A su vez José Zahonero (Ávila, 1853-Madrid, 1931), con estudios de Medicina y Derecho en las universidades de Granada y Valladolid, se significó entre los partidarios de Zola36 e intervino junto a Clarín en el debate del Ateneo de Madrid sobre el naturalismo, pese a lo cual apenas se le cita de pasada o en condición de folletinista, etiqueta injusta37.

Zahonero debutó en el mundo literario con una colección de cuentos, Zig Zag (1881), y apenas tres años después llegó con La carnaza al cenit de su carrera en tanto que escritor naturalista, y digo bien: en tanto que escritor naturalista, porque a finales de siglo entró en crisis y, renunciando al anticlericalismo, la denuncia de la condición social de la mujer, el republicanismo y el determinismo, volvió a la fe católica, repudiando aquella etapa. «El renombrado cuentista es fervoroso católico, apostólico y romano», contó Polo Benito, «aunque cierto día díjome muy entristecido que en esto había pasado por breve tiempo de desvío […], por absorción en el aborrascamiento de un ambiente político y literario cargado de podredumbre »38.

Dotado para las descripciones y con dominio del diálogo, Zahonero naufraga por las estructuras y el sentido del relato, pecando de desordenado, efectista y grandilocuente.

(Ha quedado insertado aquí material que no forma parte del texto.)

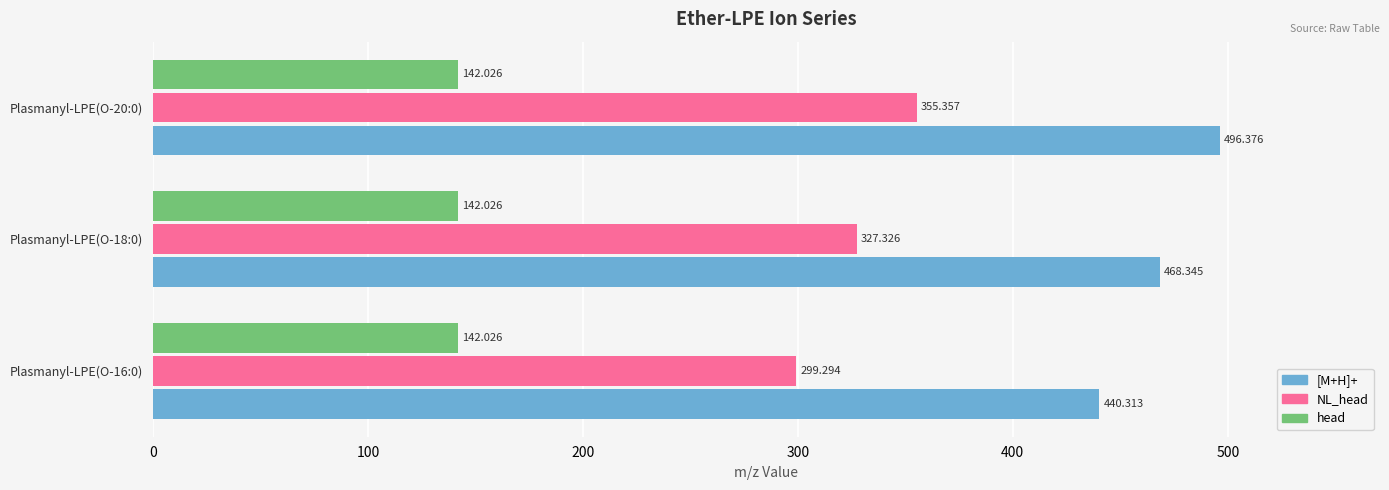

How many data points in NL_head are above 327?

2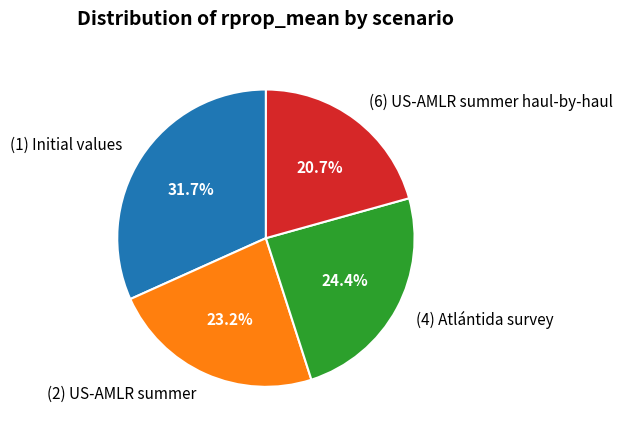

How many slices are in this pie chart?

4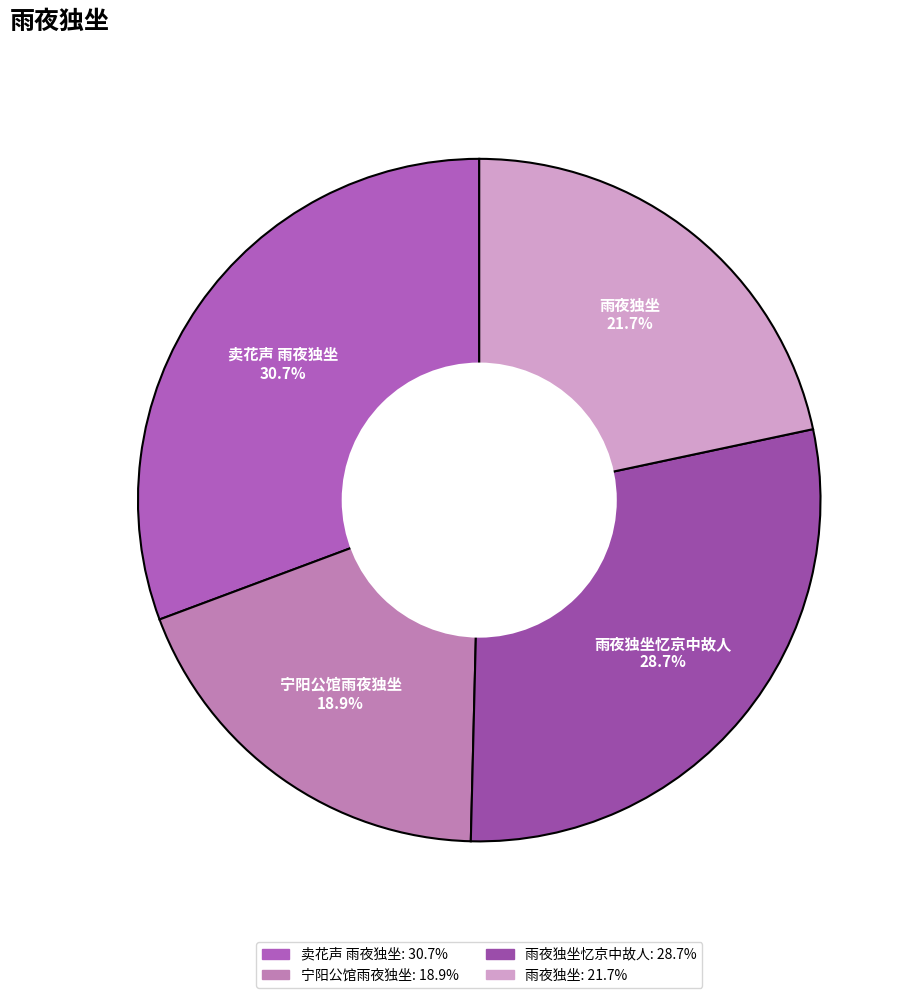

What is the ratio of the value at 宁阳公馆雨夜独坐 to the value at 雨夜独坐?

0.9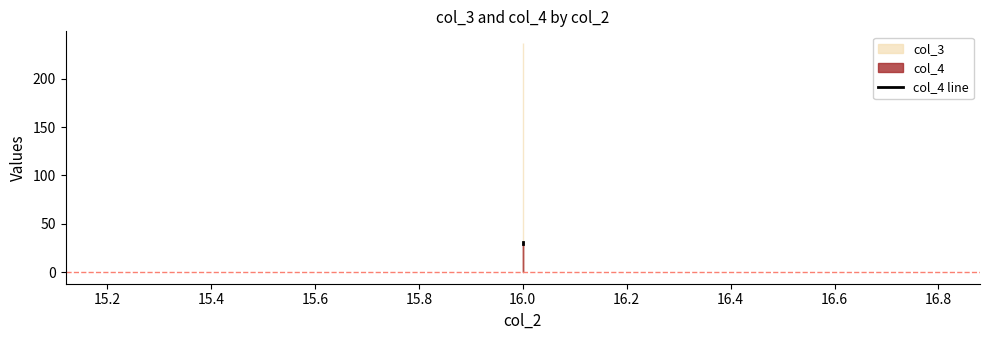

Between 15.0 and 15.6, which is larger?

15.6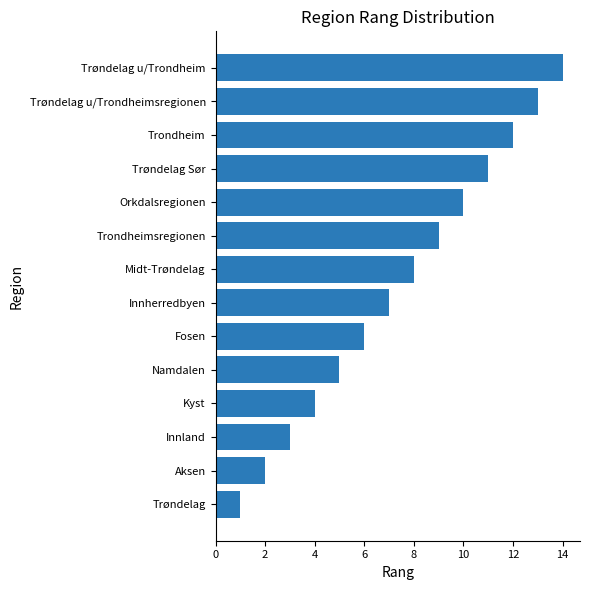

Which has a higher value, Orkdalsregionen or Trøndelag Sør?

Trøndelag Sør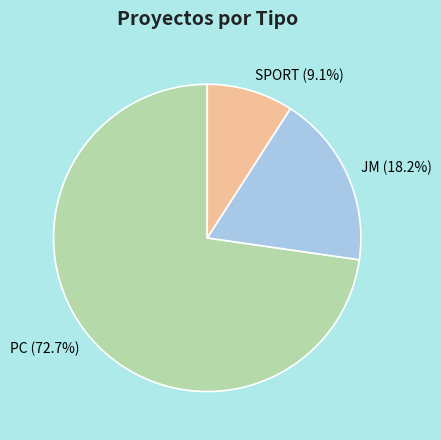

What is the smallest slice in the pie chart?

SPORT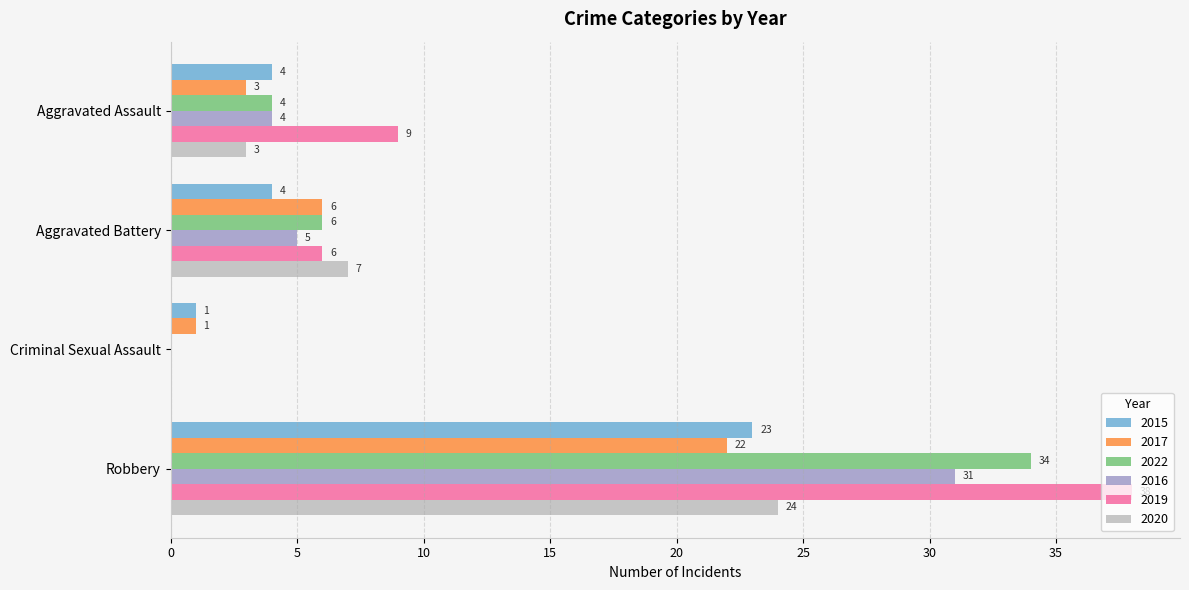

The 2015 series shows 23 at Robbery. True or false?

True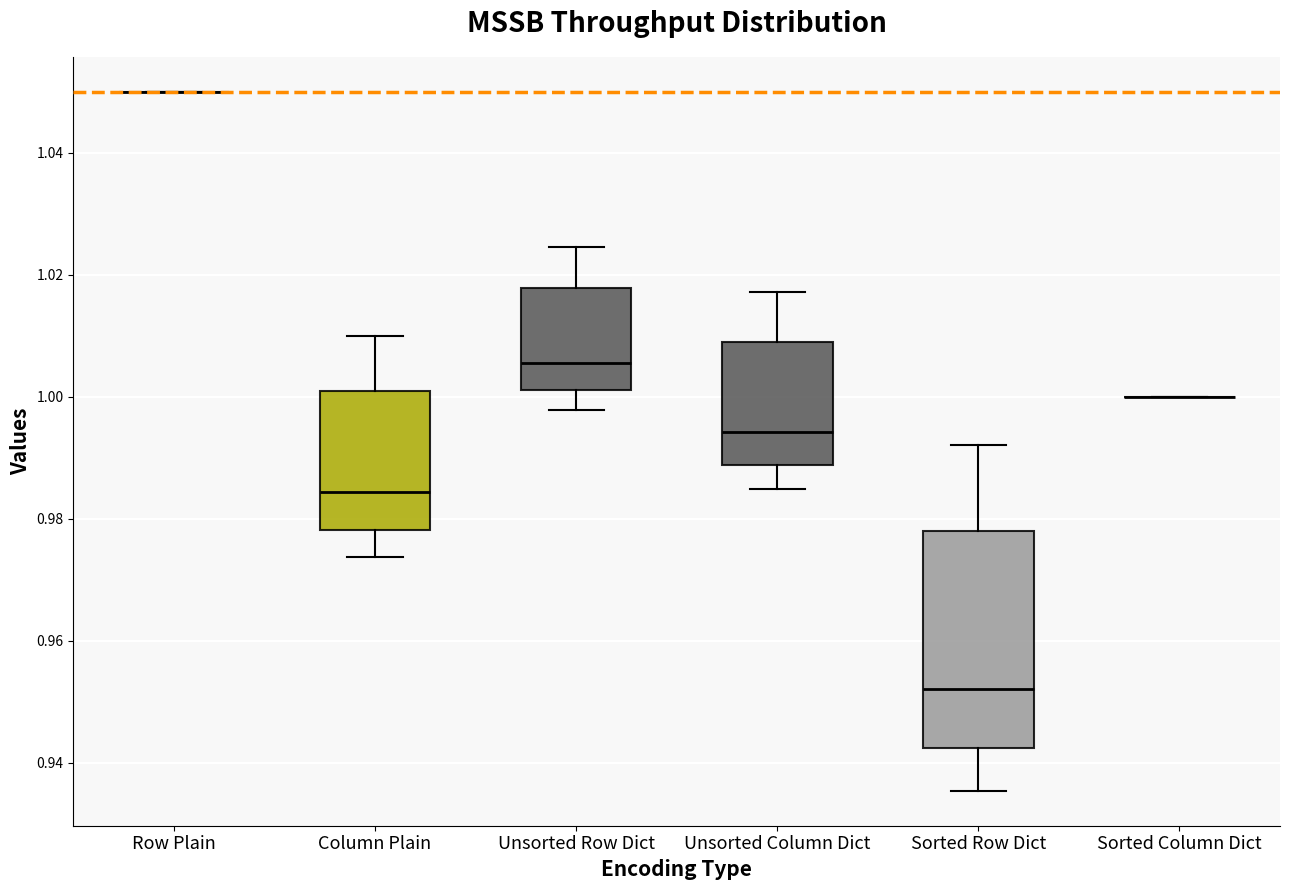

Reading left to right, read every box against the y-axis: the position of its median line, the range the box covers, and the ends of its whiskers. The values are not printed on the chart, so give them approximately, as read against the axis.

Row Plain: box collapsed to a line at 1.050, whiskers 1.050 to 1.050
Column Plain: median 0.984, box 0.978 to 1.000, whiskers 0.974 to 1.010
Unsorted Row Dict: median 1.006, box 1.002 to 1.018, whiskers 0.998 to 1.024
Unsorted Column Dict: median 0.994, box 0.988 to 1.010, whiskers 0.984 to 1.018
Sorted Row Dict: median 0.952, box 0.942 to 0.978, whiskers 0.936 to 0.992
Sorted Column Dict: box collapsed to a line at 1.000, whiskers 1.000 to 1.000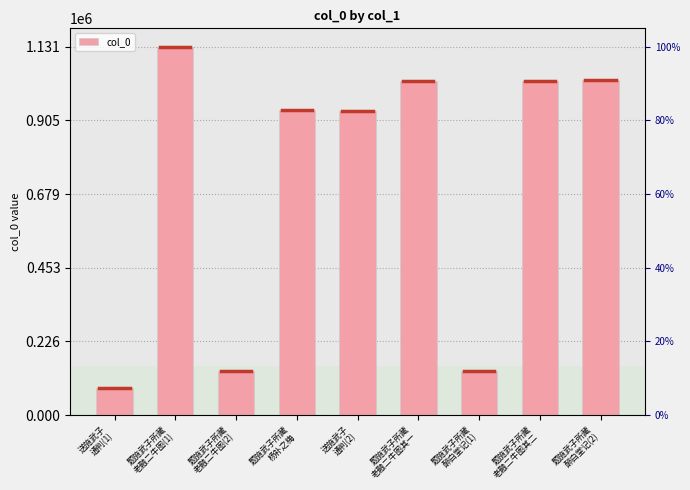

What is the sum of all values?

6438489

Alejandro Sawa, que a raíz de La prostituta lo proclamó «campeón del naturalismo radical», lamentó después su influencia: «En mi primera época hacía novelas truculentas, de un realismo zolesco exagerado, por el estilo de Zahonero, el de La carnaza […], cosas de que hoy me avergüenzo»39.

Eduardo López Bago (Aranjuez, 1853-Alicante, 1931), médico y zolista extremado (calificó sus novelas de «ensayos médico-sociales»), ingresó de golpe en la literatura y en el índice de obras prohibidas por la autoridad eclesiástica con Los amores (1876). Lo suyo consistió en un naturalismo radical, concretado en dos series: la tetralogía formada por La prostituta, retirada de la venta y denunciada, La pálida, La buscona y La querida, sembrada de elementos autobiográficos; y la trilogía «Amor y miseria», compuesta por La mujer honrada. La señora de López, La mujer honrada. La soltera y La mujer honrada. La desposada, enderezada de lleno a la denuncia de la moral sexual.